At this point, we have a system where Bob, the bad guy cannot hurt Alice the merchant (recipient) without getting some retaliation. Yet, what if Alice is a bad merchant and Bob the honest client? Could Alice hurt Bob just for the sake of breaking the community trust into his provably expensive address 1B?

We need one final touch to the convention to protect Bob the sender from a false accusation of Alice. In order to achieve that Bob should make sure each emitted transaction Tx1 from 1B, his provably expensive address, is broadcasted to the network, and not just given to Alice. By doing this, Bob ensures that Tx1 will make its way to the blockchain and prevents Alice to report 1B as dishonest (to be safe Bob is better off putting some transaction fee in Tx1 that guarantees a speedy chain inclusion).

Implementating the convention

As far I can tell, the proposal does not involve any breaking change. Ideally, the convention would make its way to the Bitcoin client (or a dedicated fork) to support 3 extra features:

Then, there is many small details that would need to be polished such as the delay for the community to decide whether trust is lost on an address after being reported. Also, the convention as a whole can also probably be polished further.

Anonymous payments

This convention would be one step further is making Bitcoin less anonymous that it is today. Considering the scope of application of instant payments, it does not seem (to me) too much of a problem. If you really want to stay anonymous, then, entering a retail store isn’t top notch anyway. Alternatively, for eCommerce, the 1h payment delay is mostly a non-issue (except maybe for pizza delivery).

In real life

Instant payments are needed for small purchases: you typically don’t need to transfer both a big amount AND to do it instantly, it’s either or. To accept (or not) whether an instant payment of X BTC made from a proved Y BTC address should go through instantly should be left to the merchant itself.

With a 10 BTC proof, it would reasonable to accept instant payment up to 10 BTC (maybe a bit less assuming a self-serving miner scenario).
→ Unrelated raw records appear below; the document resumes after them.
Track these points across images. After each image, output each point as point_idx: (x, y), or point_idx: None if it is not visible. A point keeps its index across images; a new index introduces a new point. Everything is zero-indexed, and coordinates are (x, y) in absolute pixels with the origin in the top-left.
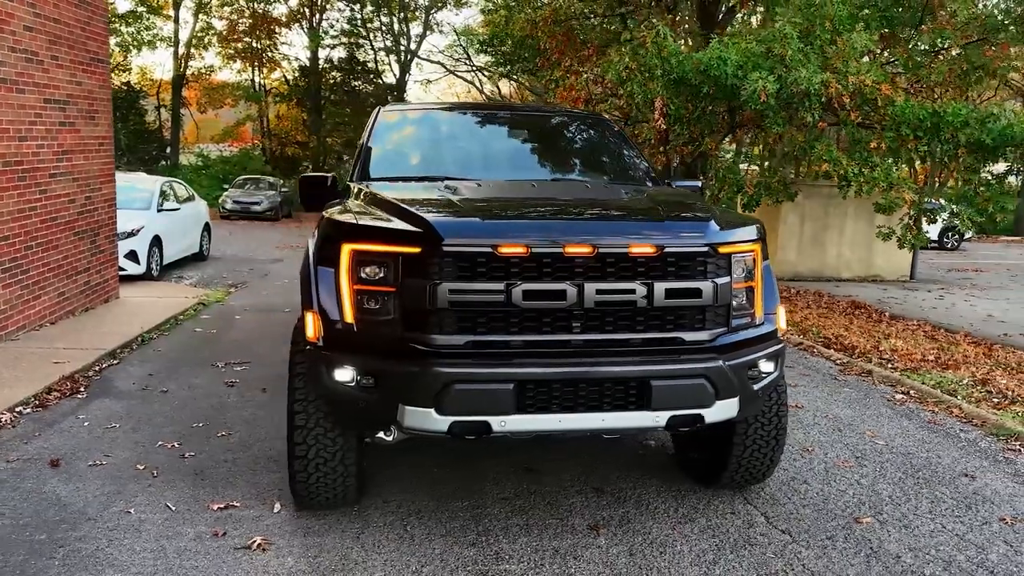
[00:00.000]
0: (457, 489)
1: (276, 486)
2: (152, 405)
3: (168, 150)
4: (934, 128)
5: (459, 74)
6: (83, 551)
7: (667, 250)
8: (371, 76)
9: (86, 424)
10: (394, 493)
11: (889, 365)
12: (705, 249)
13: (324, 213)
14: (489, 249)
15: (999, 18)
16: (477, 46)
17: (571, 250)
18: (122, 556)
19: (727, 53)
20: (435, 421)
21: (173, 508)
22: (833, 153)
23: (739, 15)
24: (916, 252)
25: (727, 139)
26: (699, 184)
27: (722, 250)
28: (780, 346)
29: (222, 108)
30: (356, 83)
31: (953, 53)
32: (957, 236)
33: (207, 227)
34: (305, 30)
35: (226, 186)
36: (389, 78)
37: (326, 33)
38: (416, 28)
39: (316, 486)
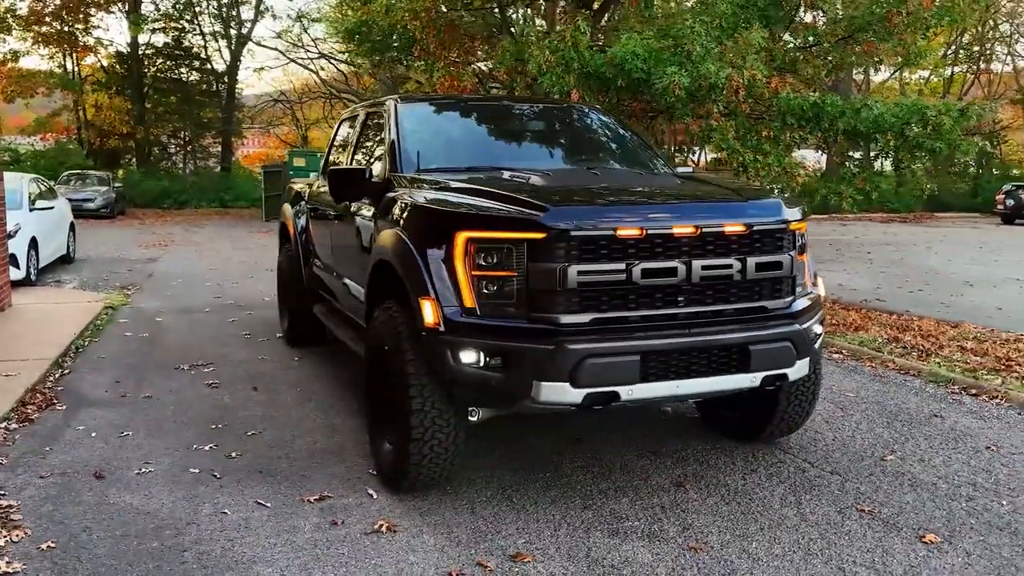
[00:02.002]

Coordinating triple-spending (or more) in real life seems complicated (but not impossible) but I seriously doubt people would actually bother for such a complex scheme except to demonstrate its feasability. Indeed, the stakes would be very limited anyway, as anything large would go the usual route of non-instant payments.

Then, looking at recurring customers payment with the same address would be also a way to gradually increase the confidence cap (from the merchant viewpoint) for instant payments even without asking the client to increase its proof.

Compared to a rough 2% middleman fee (based on pricing of BitInstant), I feel that the provably expensive address would be amortized in less than 1 year considering weekly purchase. Not a deal breaker, but still an option probably worth having a look at considering the positive side-effect on the mining side.